**Your objective:** Transcribe all of the data exactly. Images stay out.

BEGIN Given data

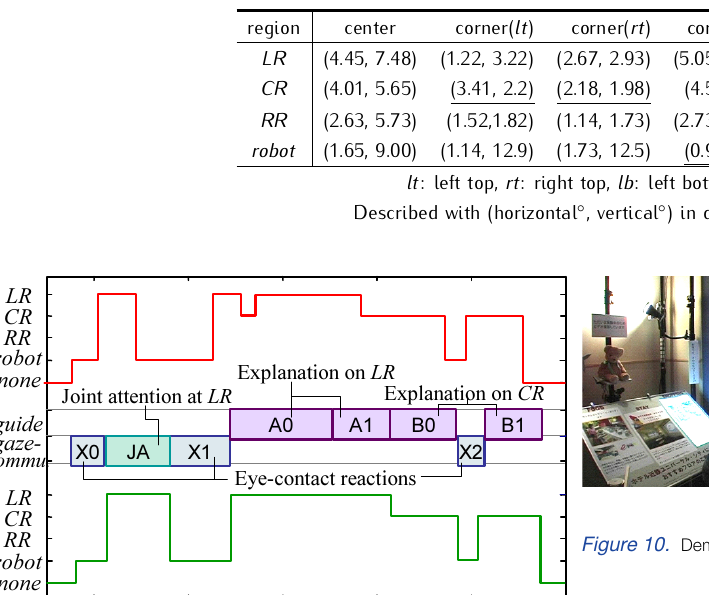
Table 2. Detailed Accuracies of Gaze-tracking for Each Region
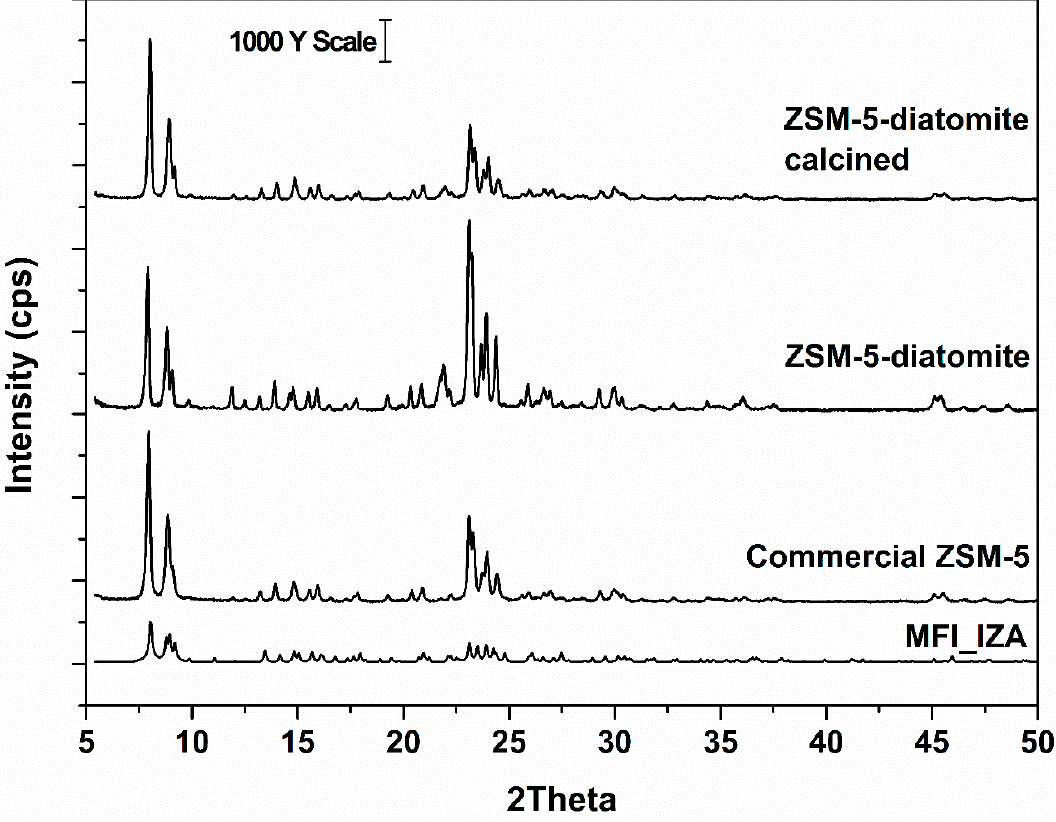
Figure 2. X-ray diffractograms of the zeolitic samples obtained with diatomite showing the success of obtaining MFI zeolitic topology. This result was maintained even after calcination.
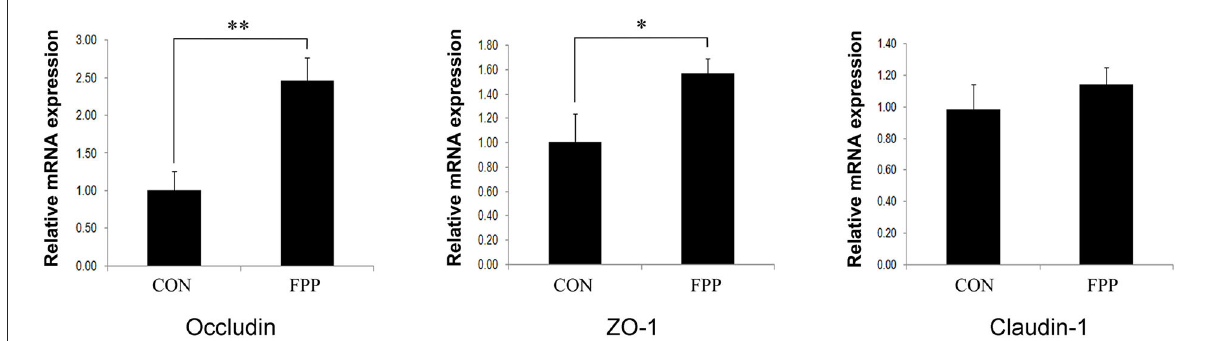
FIGURE2 Relative abundance of tight junction proteins Occludin , ZO-1 , and Claudin-1 mRNA in the jejunum of laying hens-fed basal diet supplemented with 0 (CON) and 500 mg/kg of the fermented plant product (FPP). β -actin was selected as an internal control. Data are shown as means and standard error ( n = 8). * P < 0.05, ** P <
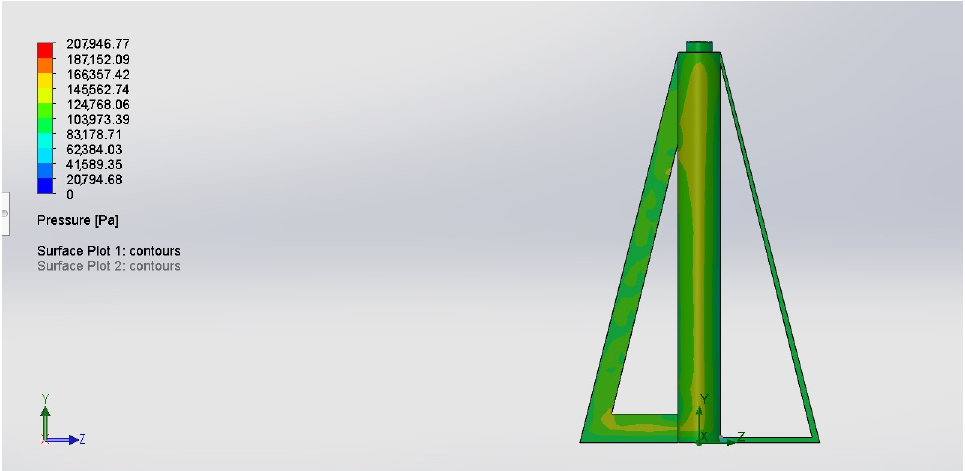
Figure 18. Result of pressure simulation (back view).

END Given data

**Your solution:**
Table 2. Detailed Accuracies of Gaze-tracking for Each Region
Figure 2. X-ray diffractograms of the zeolitic samples obtained with diatomite showing the success of obtaining MFI zeolitic topology. This result was maintained even after calcination.
FIGURE2 Relative abundance of tight junction proteins Occludin , ZO-1 , and Claudin-1 mRNA in the jejunum of laying hens-fed basal diet supplemented with 0 (CON) and 500 mg/kg of the fermented plant product (FPP). β -actin was selected as an internal control. Data are shown as means and standard error ( n = 8). * P < 0.05, ** P <
Figure 18. Result of pressure simulation (back view).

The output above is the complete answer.